Joseph LoDuca po raz pierwszy skomponował ścieżkę dźwiękową
do filmu „Evil Dead”. Miał być to jego debiut. A okazało się
zupełnie inaczej. Może dla niektórych osób zadebiutował, ale nie dla
mnie. Na płycie panuje wielki nieład i brak harmonii. Każdy utwór
jest inny, nie pokrywa się z tym co dzieje się na ekranie.
Większość utworów skomponowana jest bardzo dziwnie. Czasami
ma się wrażenie, że na opak. Wrzucenie jak największej ilości
dźwięków, by przestraszyć słuchacza (widza) jest zupełnie bezsensu.

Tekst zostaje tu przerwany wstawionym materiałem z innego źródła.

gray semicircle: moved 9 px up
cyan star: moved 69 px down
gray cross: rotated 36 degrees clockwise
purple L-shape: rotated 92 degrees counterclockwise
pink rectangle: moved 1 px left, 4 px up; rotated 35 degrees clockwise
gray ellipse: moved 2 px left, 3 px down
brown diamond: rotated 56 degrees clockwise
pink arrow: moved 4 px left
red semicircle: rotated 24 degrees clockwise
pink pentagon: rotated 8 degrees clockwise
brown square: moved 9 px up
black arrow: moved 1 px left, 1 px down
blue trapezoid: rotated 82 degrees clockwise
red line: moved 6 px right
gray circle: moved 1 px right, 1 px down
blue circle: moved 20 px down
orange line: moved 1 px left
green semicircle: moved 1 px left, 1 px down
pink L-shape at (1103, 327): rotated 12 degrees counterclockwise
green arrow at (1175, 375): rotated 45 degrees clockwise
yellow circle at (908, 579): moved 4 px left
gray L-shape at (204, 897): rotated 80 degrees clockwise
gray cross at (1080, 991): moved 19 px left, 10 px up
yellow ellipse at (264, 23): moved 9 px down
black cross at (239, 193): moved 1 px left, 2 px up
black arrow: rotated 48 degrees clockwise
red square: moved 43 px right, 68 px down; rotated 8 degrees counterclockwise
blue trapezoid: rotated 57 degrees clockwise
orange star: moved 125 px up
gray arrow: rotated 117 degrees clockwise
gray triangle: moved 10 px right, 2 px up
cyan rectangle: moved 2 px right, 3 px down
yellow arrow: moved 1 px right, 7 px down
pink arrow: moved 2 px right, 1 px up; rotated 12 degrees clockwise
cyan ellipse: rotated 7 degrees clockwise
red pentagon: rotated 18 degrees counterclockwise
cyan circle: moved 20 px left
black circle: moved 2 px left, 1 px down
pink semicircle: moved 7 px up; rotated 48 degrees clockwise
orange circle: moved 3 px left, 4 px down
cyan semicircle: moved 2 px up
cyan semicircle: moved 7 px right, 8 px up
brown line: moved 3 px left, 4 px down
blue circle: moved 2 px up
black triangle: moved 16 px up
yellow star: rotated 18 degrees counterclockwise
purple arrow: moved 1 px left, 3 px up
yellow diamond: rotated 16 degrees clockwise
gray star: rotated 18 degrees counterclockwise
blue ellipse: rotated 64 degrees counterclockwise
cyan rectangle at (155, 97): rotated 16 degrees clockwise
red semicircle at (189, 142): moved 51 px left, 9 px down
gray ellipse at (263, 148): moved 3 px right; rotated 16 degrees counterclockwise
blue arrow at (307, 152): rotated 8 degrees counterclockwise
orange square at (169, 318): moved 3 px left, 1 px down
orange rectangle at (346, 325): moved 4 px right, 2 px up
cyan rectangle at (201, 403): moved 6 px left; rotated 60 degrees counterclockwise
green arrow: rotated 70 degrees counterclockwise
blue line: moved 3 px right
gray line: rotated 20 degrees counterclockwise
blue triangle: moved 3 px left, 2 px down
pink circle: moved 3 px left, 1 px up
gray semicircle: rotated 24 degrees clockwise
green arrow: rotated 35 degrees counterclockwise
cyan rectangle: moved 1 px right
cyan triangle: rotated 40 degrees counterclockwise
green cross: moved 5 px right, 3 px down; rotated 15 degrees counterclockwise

Efekt końcowy miał być zupełnie inny. Wygląda to tak jakby autor
muzyką chciał nam przekazać swój żal, smutek i rozgoryczenie. Choć
na ekranie wygląda to zupełnie inaczej, to podczas słuchania można
tak wywnioskować.
Muzyka znajdująca się na płycie skomponowana jest przez
orkiestrę symfoniczną. Jednak podczas słuchania można usłyszeć wiele
pojedynczych instrumentów, czyli tak zwanych solówek. Bardzo rzadko
mamy przyjemność przesłuchania całej orkiestry. Dominującymi
instrumentami, których na płycie jest aż za wiele są skrzypce,
wiolonczela i fortepian. Bardzo rzadko słyszalne są jakiekolwiek
inne instrumenty. Bezsensownym posunięciem autora było włączenie do
niektórych utworów pojedynczych odgłosów perkusji, czy innych nie
znanych mi instrumentów.
Wielkim minusem jest brak jakiejkolwiek harmonii. Często
zdarza się, że jeden utwór zaczyna się inaczej a kończy się zupełnie
czymś odmiennym nie związanym z całością. I właśnie to sprawia, że
na płycie panuje wielki harmider i nieporządek, który odczuwalny
jest na każdym kroku. Ciężko powiedzieć coś dobrego i pozytywnego o
tym soundtracku. Chyba tylko tyle, że na płycie znajduje się aż
dziewiętnaście utworów, jednak ich czas znowu niekorzystnie wpływa
na całość.
Ścieżka dźwiękowa z „Evil Dead” jest nudna. Nie przekazuje
nam kompletnie nic, a w dodatku może jedynie pogrążyć i zdołować. Z
bólem serca odradza tą ścieżkę dźwiękową a polecam zobaczenie filmu.
Przynajmniej on jest wart poświęcenia czasu.